Have you tried the caveman diet? Lawrencians say 'yes' to Paleo
Tuesday, May 27, 2014
Inject your next snack break with extra goodness by trying one of these simple, Paleo-friendly options:
• Apple slices spread with almond butter.
• A handful of cinnamon nuts. Dust whole raw nuts, like almonds, with cinnamon and bake at 250 degrees for 10 to 15 minutes. Let cool and snack.
• A pair of hard-boiled eggs with a dash of sea salt.
• A small bowl of guacamole salad. Combine equal amounts of cubed avocado and tomato, then sprinkle with chopped red onion, cilantro and the juice of a small lime.
• A glass of fruit-and-veggie juice, fresh from the blender. Try dark, leafy greens like spinach with a handful of blueberries and a small carrot for sweetness. Blend until smooth.
• Kale chips. Sprinkle kale with olive oil and bake at 250 degrees for about 20 minutes, until crisp.
- Associated Press
Thomas Thatcher, owner of CrossFit Lawrence, went on a Paleo diet four years ago, cutting out all processed foods. While he hasn't been strict about it the entire time, the health benefits haven't gone away.
"My whole diet philosophy is just stick with real food, things that grow," Thatcher explained. And he's in as good of shape as he's ever been because of it, he says.
While the Paleo diet can take many forms, it's usually interpreted as going back to the days of the caveman, meaning no manmade foods. It often excludes grains, legumes, dairy, potatoes and anything refined. People going Paleo say the modern diet has gotten out of whack, leading to an increase in chronic disease throughout the United States, and that the Paleo diet helps maintain a healthy metabolism, reduce inflammation and improve overall health.
Lawrence family doctor Ryan Neuhofel said that, no matter what, it's important to eat a balanced diet.
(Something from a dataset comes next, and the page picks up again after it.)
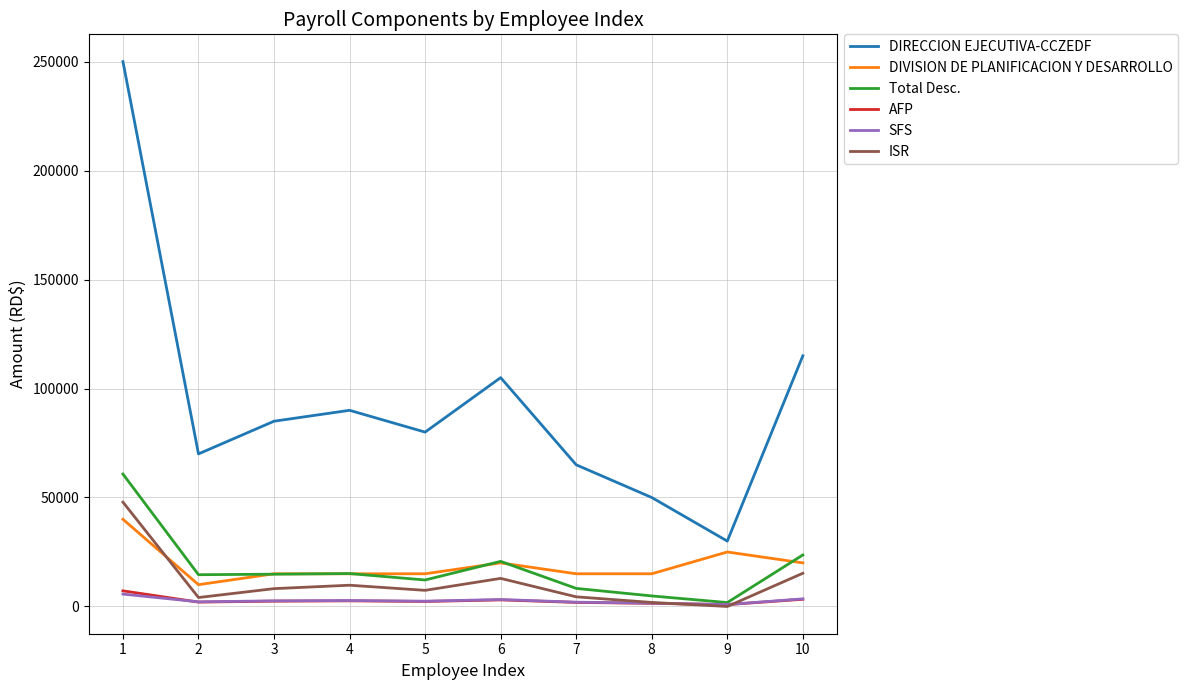

At which label does SFS first exceed 2584?

1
He also recommended that people undergoing a radical shift in their diet should be under the supervision of a professional. Radically cutting carbs can lead to severe ketoacidosis, he said, and the Paleo diet can sometimes leave people short on fiber.
"The human body is remarkably adaptable, so I don't think there is one 'ideal' diet for everyone," he said. "I think Michael Pollan's advice, 'Eat (real) food. Not too much. Mostly plants,' is good advice."
Nancy O'Connor, director of outreach and education at the Merc Co-op, said the popularity of Paleo and other whole-food diet has brought increasing awareness to the benefits of skipping processed foods.
"If you look around at all the convenience stores that are now selling whole foods and have natural food sections, that speaks a lot to the growth of that," she said. "The Merc has been in business for 40 years. We're no longer a niche store."
But local nutrition educator JoAnn Farb said one danger of the Paleo diet is that people might use it as a license to gorge on meat, fish, eggs and oil, which she says are linked to cancer, heart disease and diabetes, as well as many environmental and moral concerns.
"To the degree that Paleo gets people off of sugar, processed carbs, dairy and gluten, I think it helps people to feel better," she said. "If any of those things have been major factors sabotaging an individual's health, people are likely to see some improvement in the Paleo diet, even if they are still consuming animal protein and oil, which are not health-promoting at all."
Sue Westwind, of Lawrence, said her health improved greatly after recently turning to a Paleo diet.
"After I kicked the grains, I felt a huge upsurge in energy and got back on track," she said. "With a diet of fresh fruits and vegetables and lean meats, you can't go wrong. I say go Paleo."